Each line that holds the string "строки" counts once. Say how many such lines the entries have, giving the number only.

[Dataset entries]
#####
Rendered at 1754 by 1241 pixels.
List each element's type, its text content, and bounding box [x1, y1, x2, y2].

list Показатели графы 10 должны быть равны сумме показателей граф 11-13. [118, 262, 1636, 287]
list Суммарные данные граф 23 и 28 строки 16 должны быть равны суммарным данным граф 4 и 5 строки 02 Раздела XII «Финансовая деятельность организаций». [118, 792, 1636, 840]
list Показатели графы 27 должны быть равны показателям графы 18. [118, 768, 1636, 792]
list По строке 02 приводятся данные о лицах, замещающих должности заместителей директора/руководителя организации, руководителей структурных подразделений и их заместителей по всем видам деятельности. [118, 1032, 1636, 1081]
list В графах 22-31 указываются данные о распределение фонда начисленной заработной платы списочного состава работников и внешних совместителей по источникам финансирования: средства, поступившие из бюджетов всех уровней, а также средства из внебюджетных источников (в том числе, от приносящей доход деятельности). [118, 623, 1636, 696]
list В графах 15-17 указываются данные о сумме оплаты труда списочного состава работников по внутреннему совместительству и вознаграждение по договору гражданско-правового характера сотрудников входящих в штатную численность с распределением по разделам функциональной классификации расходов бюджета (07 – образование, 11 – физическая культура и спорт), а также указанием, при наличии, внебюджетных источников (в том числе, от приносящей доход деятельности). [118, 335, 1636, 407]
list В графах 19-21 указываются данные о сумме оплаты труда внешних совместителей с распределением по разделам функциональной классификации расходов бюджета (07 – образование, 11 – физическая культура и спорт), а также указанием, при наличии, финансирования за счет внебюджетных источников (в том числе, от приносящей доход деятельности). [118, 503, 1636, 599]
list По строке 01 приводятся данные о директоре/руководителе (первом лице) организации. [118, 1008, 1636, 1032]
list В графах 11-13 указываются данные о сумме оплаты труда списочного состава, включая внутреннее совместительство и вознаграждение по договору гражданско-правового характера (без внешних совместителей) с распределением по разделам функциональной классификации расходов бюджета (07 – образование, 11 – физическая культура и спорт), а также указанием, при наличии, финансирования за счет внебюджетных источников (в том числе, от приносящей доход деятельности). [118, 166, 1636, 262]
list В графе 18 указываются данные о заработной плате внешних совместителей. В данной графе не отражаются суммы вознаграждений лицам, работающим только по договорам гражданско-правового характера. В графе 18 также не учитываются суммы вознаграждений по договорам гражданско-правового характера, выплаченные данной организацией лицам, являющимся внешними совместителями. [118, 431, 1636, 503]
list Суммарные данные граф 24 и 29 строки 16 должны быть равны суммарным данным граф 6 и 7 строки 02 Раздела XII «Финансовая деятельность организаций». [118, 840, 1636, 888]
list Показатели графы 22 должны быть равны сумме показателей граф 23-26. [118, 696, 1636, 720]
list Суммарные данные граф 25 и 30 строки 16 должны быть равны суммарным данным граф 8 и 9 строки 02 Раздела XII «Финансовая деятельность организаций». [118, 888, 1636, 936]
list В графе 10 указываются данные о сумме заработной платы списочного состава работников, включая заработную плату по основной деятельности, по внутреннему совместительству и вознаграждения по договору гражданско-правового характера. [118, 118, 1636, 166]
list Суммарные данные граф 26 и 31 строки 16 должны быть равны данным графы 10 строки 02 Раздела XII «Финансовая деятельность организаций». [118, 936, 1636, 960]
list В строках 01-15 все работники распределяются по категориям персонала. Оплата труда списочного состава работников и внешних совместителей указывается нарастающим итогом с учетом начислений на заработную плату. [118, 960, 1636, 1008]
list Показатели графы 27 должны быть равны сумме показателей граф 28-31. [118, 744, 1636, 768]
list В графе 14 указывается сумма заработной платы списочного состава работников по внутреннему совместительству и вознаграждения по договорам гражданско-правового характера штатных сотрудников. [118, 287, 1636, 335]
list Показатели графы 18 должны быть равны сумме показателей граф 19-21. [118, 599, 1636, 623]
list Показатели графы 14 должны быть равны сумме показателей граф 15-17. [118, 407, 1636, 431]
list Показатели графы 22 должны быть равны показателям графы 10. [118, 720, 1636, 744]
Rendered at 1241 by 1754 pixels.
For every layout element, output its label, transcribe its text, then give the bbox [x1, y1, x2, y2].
#####
Exercise response:
4